— WHAT TO PRODUCE —
Print the entries in full, word for word, but not the pictures.

— INFORMATION PROVIDED —
• • • • •
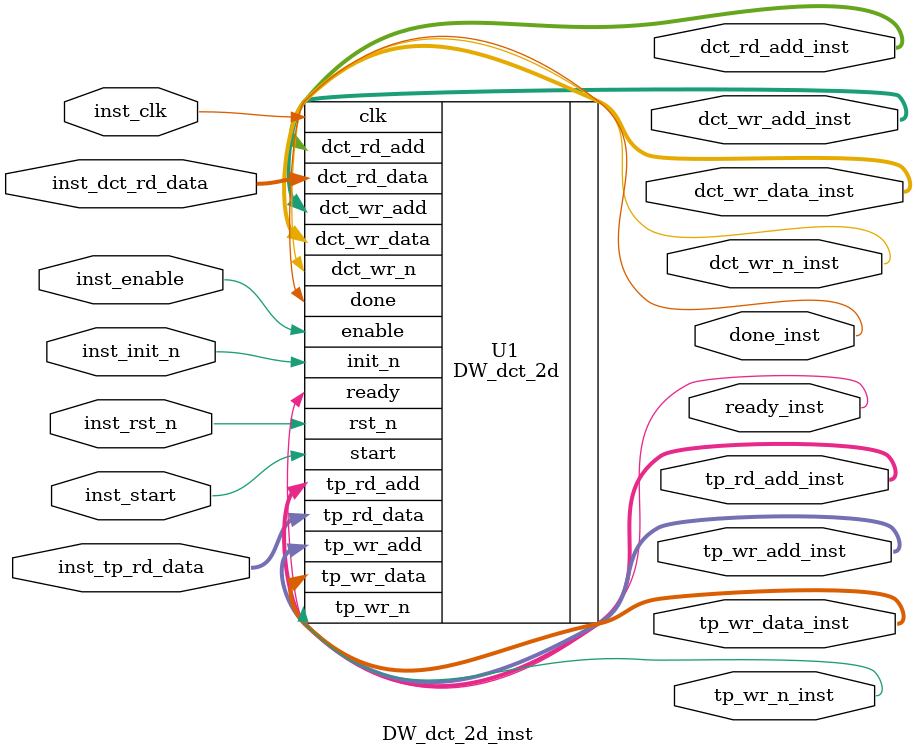
<source format=v>
module DW_dct_2d_inst( inst_clk,
                     inst_rst_n,
                     inst_init_n,
                     inst_enable,
                     inst_start,

		           inst_dct_rd_data,
                     inst_tp_rd_data,

                     tp_rd_add_inst,
                     tp_wr_add_inst,
                     tp_wr_data_inst,
		           tp_wr_n_inst,

                     dct_rd_add_inst,
                     dct_wr_add_inst,
                     dct_wr_n_inst,

                     done_inst,
		           ready_inst,
                     dct_wr_data_inst );

parameter bpp = 8;
parameter n = 8;
parameter reg_out = 1;
parameter tc_mode = 0;
parameter rt_mode = 1;
parameter idct_mode = 1;
parameter co_a = 23170;
parameter co_b = 32138;
parameter co_c = 30274;
parameter co_d = 27245;
parameter co_e = 23170;
parameter co_f = 18205;
parameter co_g = 12541;
parameter co_h = 6393;
parameter co_i = 00000;
parameter co_j = 00000;
parameter co_k = 00000;
parameter co_l = 00000;
parameter co_m = 00000;
parameter co_n = 00000;
parameter co_o = 00000;
parameter co_p = 00000;



`define addr_width 6  // addr_width is ceil(log2(n * n))

input inst_clk;
input inst_rst_n;
input inst_init_n;
input inst_enable;
input inst_start;
input [bpp+(n/2*idct_mode)-1 : 0] inst_dct_rd_data;
input [bpp/2+bpp+3+((1-tc_mode)*(1-idct_mode)) : 0] inst_tp_rd_data;
output [`addr_width-1 : 0] tp_rd_add_inst;
output [`addr_width-1 : 0] tp_wr_add_inst;
output [bpp/2+bpp+3+((1-tc_mode)*(1-idct_mode)) : 0] tp_wr_data_inst;
output tp_wr_n_inst;
output [`addr_width-1 : 0] dct_rd_add_inst;
output [`addr_width-1 : 0] dct_wr_add_inst;
output dct_wr_n_inst;
output done_inst;
output ready_inst;
output [bpp-1+(n/2*(1-idct_mode)) : 0] dct_wr_data_inst;

    // Instance of DW_dct_2d
DW_dct_2d #(bpp, n, reg_out, tc_mode, rt_mode, idct_mode,
            co_a, co_b, co_c, co_d, co_e, co_f, co_g, co_h, co_i, co_j,
            co_k, co_l, co_m, co_n, co_o, co_p)
 	  U1 ( .clk(inst_clk),
               .rst_n(inst_rst_n),
               .init_n(inst_init_n),
               .enable(inst_enable),
               .start(inst_start),
               .dct_rd_data(inst_dct_rd_data),
               .tp_rd_data(inst_tp_rd_data),
               .tp_rd_add(tp_rd_add_inst),
               .tp_wr_add(tp_wr_add_inst),
               .tp_wr_data(tp_wr_data_inst),
               .tp_wr_n(tp_wr_n_inst),
               .dct_rd_add(dct_rd_add_inst),
               .dct_wr_add(dct_wr_add_inst),
               .dct_wr_n(dct_wr_n_inst),
               .done(done_inst),
               .ready(ready_inst),
               .dct_wr_data(dct_wr_data_inst) );

endmodule

</source>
• • • • •
— ANSWER BOX —
<source format=v>
module DW_dct_2d_inst( inst_clk,
                     inst_rst_n,
                     inst_init_n,
                     inst_enable,
                     inst_start,

		           inst_dct_rd_data,
                     inst_tp_rd_data,

                     tp_rd_add_inst,
                     tp_wr_add_inst,
                     tp_wr_data_inst,
		           tp_wr_n_inst,

                     dct_rd_add_inst,
                     dct_wr_add_inst,
                     dct_wr_n_inst,

                     done_inst,
		           ready_inst,
                     dct_wr_data_inst );

parameter bpp = 8;
parameter n = 8;
parameter reg_out = 1;
parameter tc_mode = 0;
parameter rt_mode = 1;
parameter idct_mode = 1;
parameter co_a = 23170;
parameter co_b = 32138;
parameter co_c = 30274;
parameter co_d = 27245;
parameter co_e = 23170;
parameter co_f = 18205;
parameter co_g = 12541;
parameter co_h = 6393;
parameter co_i = 00000;
parameter co_j = 00000;
parameter co_k = 00000;
parameter co_l = 00000;
parameter co_m = 00000;
parameter co_n = 00000;
parameter co_o = 00000;
parameter co_p = 00000;



`define addr_width 6  // addr_width is ceil(log2(n * n))

input inst_clk;
input inst_rst_n;
input inst_init_n;
input inst_enable;
input inst_start;
input [bpp+(n/2*idct_mode)-1 : 0] inst_dct_rd_data;
input [bpp/2+bpp+3+((1-tc_mode)*(1-idct_mode)) : 0] inst_tp_rd_data;
output [`addr_width-1 : 0] tp_rd_add_inst;
output [`addr_width-1 : 0] tp_wr_add_inst;
output [bpp/2+bpp+3+((1-tc_mode)*(1-idct_mode)) : 0] tp_wr_data_inst;
output tp_wr_n_inst;
output [`addr_width-1 : 0] dct_rd_add_inst;
output [`addr_width-1 : 0] dct_wr_add_inst;
output dct_wr_n_inst;
output done_inst;
output ready_inst;
output [bpp-1+(n/2*(1-idct_mode)) : 0] dct_wr_data_inst;

    // Instance of DW_dct_2d
DW_dct_2d #(bpp, n, reg_out, tc_mode, rt_mode, idct_mode,
            co_a, co_b, co_c, co_d, co_e, co_f, co_g, co_h, co_i, co_j,
            co_k, co_l, co_m, co_n, co_o, co_p)
 	  U1 ( .clk(inst_clk),
               .rst_n(inst_rst_n),
               .init_n(inst_init_n),
               .enable(inst_enable),
               .start(inst_start),
               .dct_rd_data(inst_dct_rd_data),
               .tp_rd_data(inst_tp_rd_data),
               .tp_rd_add(tp_rd_add_inst),
               .tp_wr_add(tp_wr_add_inst),
               .tp_wr_data(tp_wr_data_inst),
               .tp_wr_n(tp_wr_n_inst),
               .dct_rd_add(dct_rd_add_inst),
               .dct_wr_add(dct_wr_add_inst),
               .dct_wr_n(dct_wr_n_inst),
               .done(done_inst),
               .ready(ready_inst),
               .dct_wr_data(dct_wr_data_inst) );

endmodule

</source>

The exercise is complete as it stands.